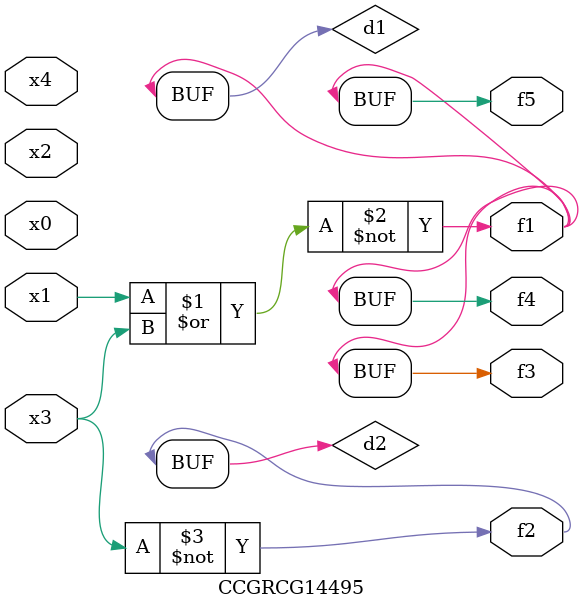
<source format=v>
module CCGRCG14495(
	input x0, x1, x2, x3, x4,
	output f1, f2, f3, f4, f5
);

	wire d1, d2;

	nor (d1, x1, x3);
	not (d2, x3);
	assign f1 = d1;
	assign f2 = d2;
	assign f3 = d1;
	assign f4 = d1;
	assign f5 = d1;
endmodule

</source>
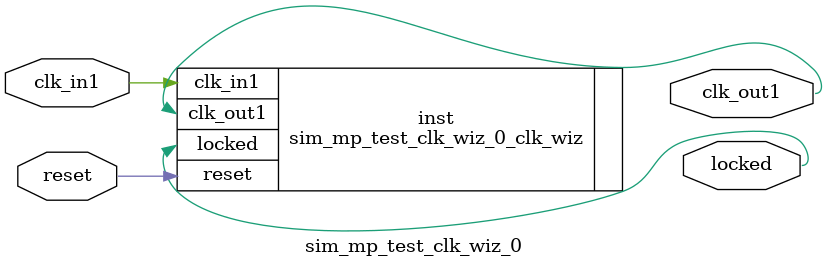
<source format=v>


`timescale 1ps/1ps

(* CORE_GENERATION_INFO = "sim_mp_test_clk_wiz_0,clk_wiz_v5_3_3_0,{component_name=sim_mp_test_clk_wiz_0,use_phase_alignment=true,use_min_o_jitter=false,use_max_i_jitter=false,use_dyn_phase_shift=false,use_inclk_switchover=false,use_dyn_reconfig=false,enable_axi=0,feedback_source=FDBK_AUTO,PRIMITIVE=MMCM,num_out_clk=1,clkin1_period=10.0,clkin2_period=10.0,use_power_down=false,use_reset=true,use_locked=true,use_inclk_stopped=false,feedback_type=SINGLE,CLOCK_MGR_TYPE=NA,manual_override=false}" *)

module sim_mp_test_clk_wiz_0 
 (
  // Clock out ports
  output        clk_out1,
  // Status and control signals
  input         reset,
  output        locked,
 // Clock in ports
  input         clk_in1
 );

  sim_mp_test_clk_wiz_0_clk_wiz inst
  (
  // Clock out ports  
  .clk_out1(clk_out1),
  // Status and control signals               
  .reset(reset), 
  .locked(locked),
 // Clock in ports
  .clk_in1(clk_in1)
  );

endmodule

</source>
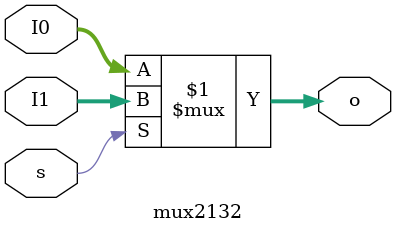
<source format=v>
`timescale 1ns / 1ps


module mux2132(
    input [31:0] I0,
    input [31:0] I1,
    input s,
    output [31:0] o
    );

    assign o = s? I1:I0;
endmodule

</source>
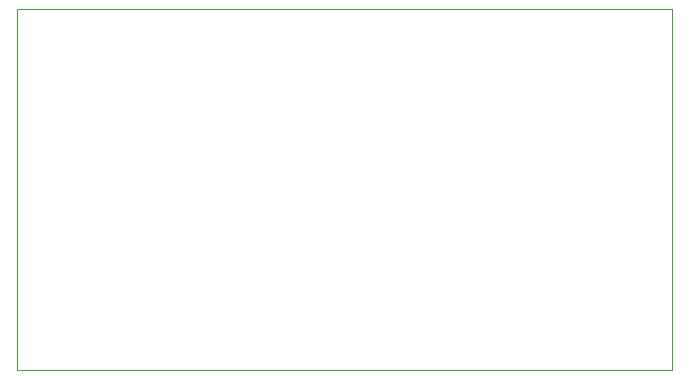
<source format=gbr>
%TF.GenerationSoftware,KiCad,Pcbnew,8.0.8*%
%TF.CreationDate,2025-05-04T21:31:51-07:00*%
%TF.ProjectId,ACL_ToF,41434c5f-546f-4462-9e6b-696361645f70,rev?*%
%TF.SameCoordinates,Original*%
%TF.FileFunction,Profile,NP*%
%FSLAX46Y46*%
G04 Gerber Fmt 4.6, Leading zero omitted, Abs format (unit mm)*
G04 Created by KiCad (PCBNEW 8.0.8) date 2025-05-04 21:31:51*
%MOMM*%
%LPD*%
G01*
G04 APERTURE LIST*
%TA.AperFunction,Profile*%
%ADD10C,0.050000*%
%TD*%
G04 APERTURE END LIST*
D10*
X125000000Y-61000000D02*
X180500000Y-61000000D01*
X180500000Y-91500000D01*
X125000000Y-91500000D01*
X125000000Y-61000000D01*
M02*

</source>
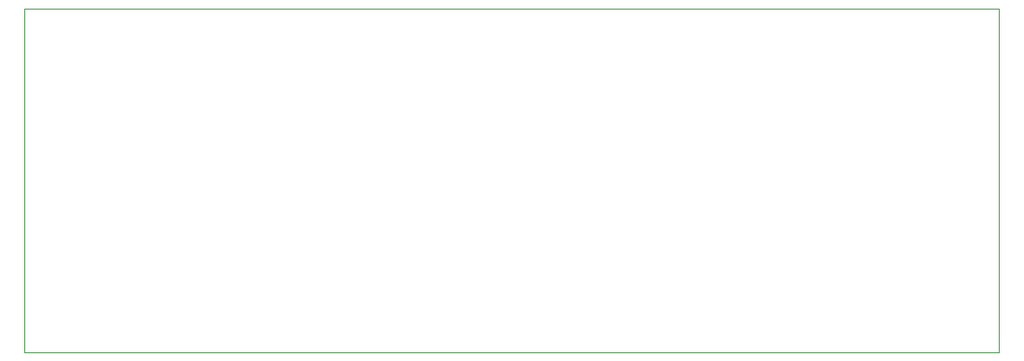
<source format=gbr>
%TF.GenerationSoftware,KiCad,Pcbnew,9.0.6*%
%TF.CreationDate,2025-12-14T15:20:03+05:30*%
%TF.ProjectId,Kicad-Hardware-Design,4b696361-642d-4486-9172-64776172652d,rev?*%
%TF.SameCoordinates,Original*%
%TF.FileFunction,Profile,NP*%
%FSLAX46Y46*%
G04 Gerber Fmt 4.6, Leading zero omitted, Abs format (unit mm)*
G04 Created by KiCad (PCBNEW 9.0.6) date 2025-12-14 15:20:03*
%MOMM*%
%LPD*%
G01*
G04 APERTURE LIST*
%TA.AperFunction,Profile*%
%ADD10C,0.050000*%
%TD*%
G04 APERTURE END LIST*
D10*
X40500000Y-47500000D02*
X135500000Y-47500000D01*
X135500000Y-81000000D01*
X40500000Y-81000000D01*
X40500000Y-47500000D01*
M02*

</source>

- [Task to carry out]:
Going through the material above, tally the lines holding "output" and give the number alone.

- [Exercise answer]:
4